Japan’s Taking Its Virtual Girlfriend on a Real Date

japan-vr-girlfriend-vacation
An iPhone APP lets gamers put their virtual girlfriends in real photos as they travel to the Japanese resort town of Atami.

Dude, have you seen Japan’s girlfriend? She’s totally hot for an imaginary chick.

The resort town of Atami, Japan hit upon a remarkable way to help its ailing economy: cater to men with virtual girlfriends. The popular Nintendo DS game Love Plus+ is a dating simulator that allows players to court and then maintain a relationship with a virtual high school girl. In the game, the player (who plays a high school boy) and the girl go to Atami for a romantic weekend. Now, Love Plus+ fans can travel to Atami and re-enact their virtual romance in the real world. Hotels in the area go along with the charade and provide dual habitation quarters, restaurants offer special Love Plus+ fare, and the city is decorated to welcome the young lovers. There’s even an iPhone App that allows you to take a photo and place your virtual girlfriend into the picture. The Love Plus+/Atami crossover event attracted more than 1500 single men in July. Watch the video below to meet some of them. These virtual girlfriends are rather simple characters, who knows how this trend may grow as they become more sophisticated.
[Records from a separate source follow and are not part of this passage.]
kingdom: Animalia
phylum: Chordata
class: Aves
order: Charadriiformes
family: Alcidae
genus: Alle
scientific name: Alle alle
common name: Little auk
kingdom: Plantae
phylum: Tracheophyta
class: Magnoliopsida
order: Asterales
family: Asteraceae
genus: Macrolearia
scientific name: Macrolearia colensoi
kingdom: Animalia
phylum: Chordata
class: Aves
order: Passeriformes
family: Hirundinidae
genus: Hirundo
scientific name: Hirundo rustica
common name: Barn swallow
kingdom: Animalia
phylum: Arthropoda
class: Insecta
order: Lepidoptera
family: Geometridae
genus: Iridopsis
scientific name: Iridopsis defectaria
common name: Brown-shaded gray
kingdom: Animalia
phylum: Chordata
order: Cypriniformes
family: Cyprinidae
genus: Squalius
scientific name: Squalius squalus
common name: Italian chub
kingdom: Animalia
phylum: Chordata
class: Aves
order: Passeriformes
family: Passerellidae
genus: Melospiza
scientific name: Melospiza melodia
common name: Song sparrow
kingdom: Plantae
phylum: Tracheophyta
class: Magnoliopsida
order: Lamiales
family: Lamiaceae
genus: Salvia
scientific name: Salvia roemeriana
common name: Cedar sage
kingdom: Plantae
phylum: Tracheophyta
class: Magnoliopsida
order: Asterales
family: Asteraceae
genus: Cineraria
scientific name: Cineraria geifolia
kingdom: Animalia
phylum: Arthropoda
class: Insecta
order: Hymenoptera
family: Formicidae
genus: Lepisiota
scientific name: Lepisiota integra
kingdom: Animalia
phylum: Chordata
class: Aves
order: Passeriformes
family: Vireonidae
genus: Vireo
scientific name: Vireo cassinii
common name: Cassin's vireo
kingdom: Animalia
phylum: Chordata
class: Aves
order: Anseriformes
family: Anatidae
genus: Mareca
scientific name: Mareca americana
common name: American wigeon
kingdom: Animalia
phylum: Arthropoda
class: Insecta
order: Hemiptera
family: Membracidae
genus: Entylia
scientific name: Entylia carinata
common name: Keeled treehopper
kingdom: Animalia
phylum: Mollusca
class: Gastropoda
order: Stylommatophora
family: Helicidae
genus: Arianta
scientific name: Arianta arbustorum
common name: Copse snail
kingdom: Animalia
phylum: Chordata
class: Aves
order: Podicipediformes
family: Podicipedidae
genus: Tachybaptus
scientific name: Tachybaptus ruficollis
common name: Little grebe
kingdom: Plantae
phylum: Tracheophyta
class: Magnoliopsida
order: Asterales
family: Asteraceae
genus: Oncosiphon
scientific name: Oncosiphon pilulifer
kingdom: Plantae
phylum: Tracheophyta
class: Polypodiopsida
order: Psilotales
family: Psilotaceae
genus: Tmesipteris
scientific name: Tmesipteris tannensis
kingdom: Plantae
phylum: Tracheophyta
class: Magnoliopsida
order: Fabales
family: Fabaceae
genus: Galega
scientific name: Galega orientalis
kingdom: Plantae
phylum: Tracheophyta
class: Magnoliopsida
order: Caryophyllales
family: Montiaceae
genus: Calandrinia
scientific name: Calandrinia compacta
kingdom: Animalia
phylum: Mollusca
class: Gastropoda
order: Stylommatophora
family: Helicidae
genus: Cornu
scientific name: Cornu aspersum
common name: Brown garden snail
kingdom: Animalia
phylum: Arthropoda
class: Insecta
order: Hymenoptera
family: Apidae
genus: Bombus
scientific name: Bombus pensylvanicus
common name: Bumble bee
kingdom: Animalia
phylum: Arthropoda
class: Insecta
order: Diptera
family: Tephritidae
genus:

The US is starting to embrace its geek culture, but Japan’s got it down to a fine art. Otaku (the Japanese equivalent of ‘geeks’) are catered to and encouraged in their various interests by cartoon, comic book, and video game companies that rely on them for revenue. As far as Otaku are concerned, going on a real vacation with your virtual girlfriend isn’t really that extreme. Oh, sure, people would recognize it as weird, maybe even unseemly in some circles, but it’s not ‘throw this guy in the psych ward’ material. In fact, an otaku married his Love Plus girlfriend last year. The men in the video below are treated very well as they spend their money and help revitalize the resort town.

Watching men form relationships with two dimensional characters in a video game is both fascinating, sad, and suggestive. Where might we be with this phenomenon in 10 years? 1500 men isn’t really that many. Could we see tens or hundreds of thousands follow the same trend if the virtual girlfriends were more realistic, more customized to each player? Virtual characters capable of chatting in real time and with improvised scripts are becoming better. Once you start being able to have a seemingly meaningful conversation with a virtual person would they become more appealing than the real thing?

After all, you can’t dictate the terms of a relationship with another human being (well, you can…) but virtual persons are easy to control. Turn them off when you want to be alone, and trust that they’re designed to always want to be with you later. Or, they may be designed to pout and whine if you leave them alone, and for some that will be even more enticing. Either way, the program caters to your ideals. Eventually, interest in virtual relationships may lead to us having fully romantic and sexual experiences with computers.

Right now, watching men visit a beach town with their virtual girlfriends is a little weird, but we do live in a society that is increasingly interacting with each other through virtual portals. How many friends do you have on Facebook? (If it’s less than 300 then ask your children the same question and get ready to be beaten.) We generally do not see all of these people on a regular basis in the real world. What happens when virtual characters become sophisticated enough to provide the same interactions as you would have with these Facebook ‘internet friends’? Already we have augmented reality iPhone Apps to put these characters into our physical world. Give it a few years and such programs will only become more adaptive and life like while we simultaneously spend more time with humans through indirect contact. As we put more of ourselves into the digital world, choosing to have a digital companion may seem less and less weird.